• [Source material]
= Beginning of Section =

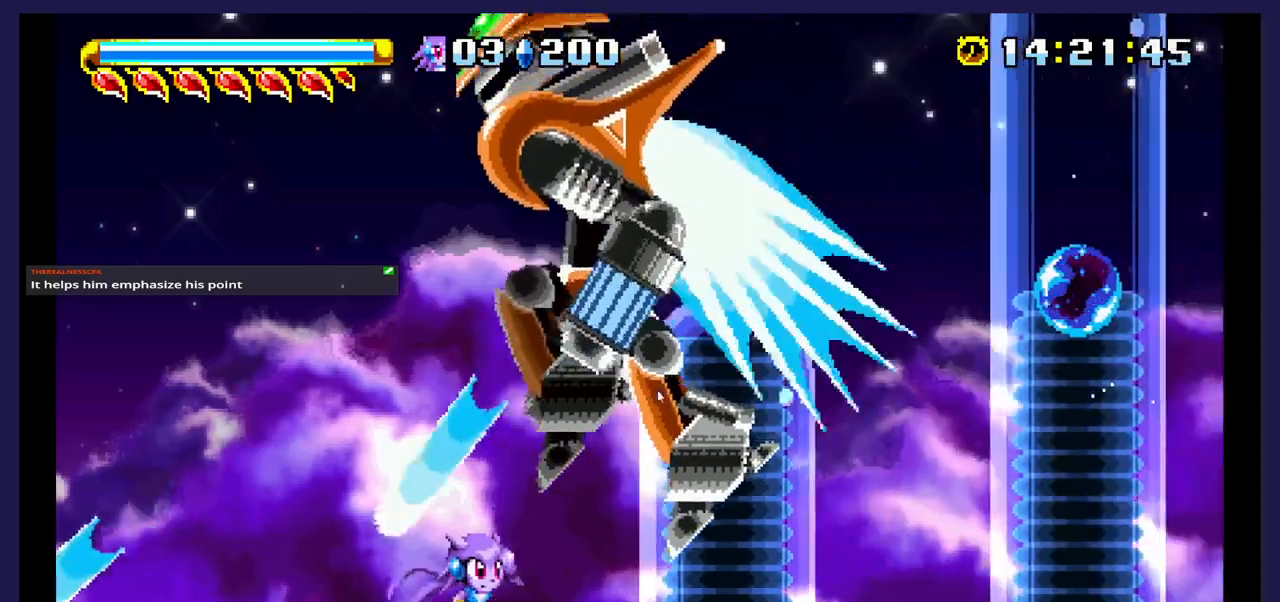
{"buttons": ["A", "DPAD_LEFT"], "events": [[300, "DPAD_RIGHT", "up"], [433, "DPAD_LEFT", "down"], [483, "A", "down"]]}
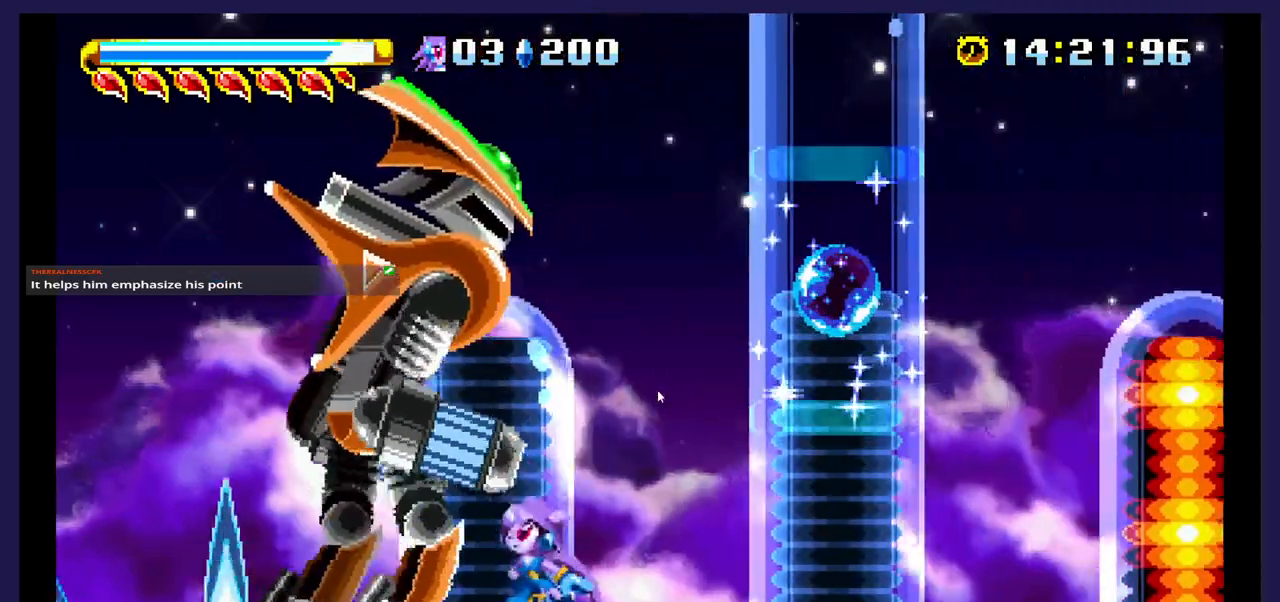
{"buttons": ["X", "DPAD_RIGHT"], "events": [[283, "A", "up"], [283, "DPAD_LEFT", "up"], [350, "DPAD_RIGHT", "down"], [383, "X", "down"]]}
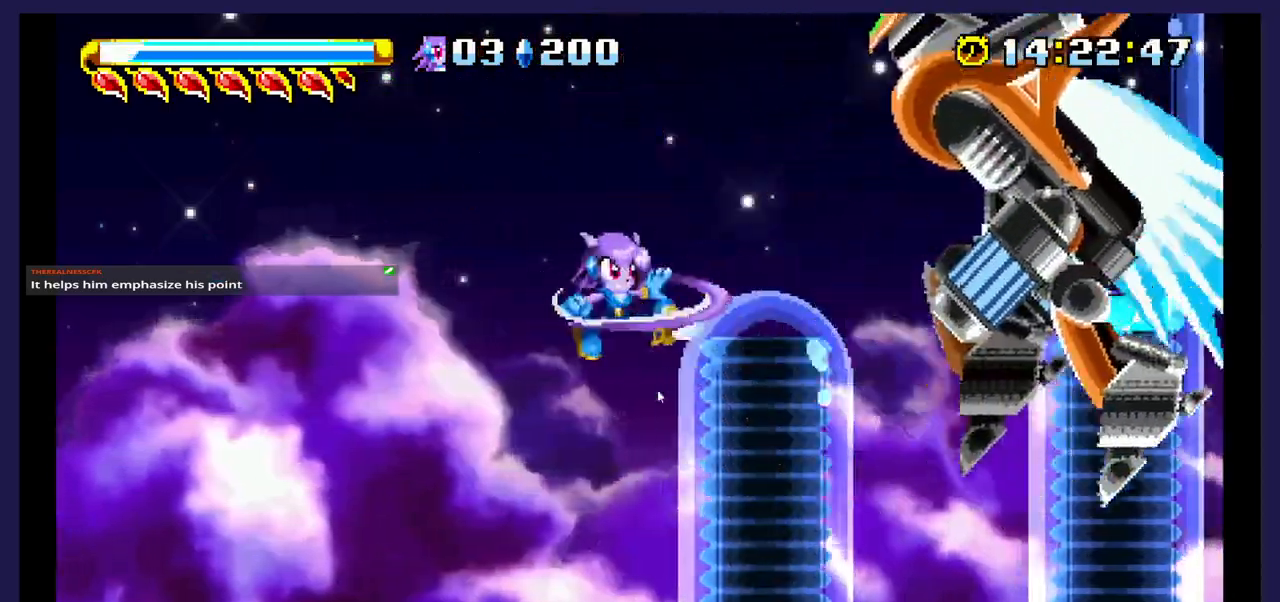
{"buttons": ["X"], "events": [[483, "DPAD_RIGHT", "up"]]}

= End of Section =

• [What the task requires] Pull each line containing the word "down" out of the data above.

• [Solution below]
{"buttons": ["A", "DPAD_LEFT"], "events": [[300, "DPAD_RIGHT", "up"], [433, "DPAD_LEFT", "down"], [483, "A", "down"]]}
{"buttons": ["X", "DPAD_RIGHT"], "events": [[283, "A", "up"], [283, "DPAD_LEFT", "up"], [350, "DPAD_RIGHT", "down"], [383, "X", "down"]]}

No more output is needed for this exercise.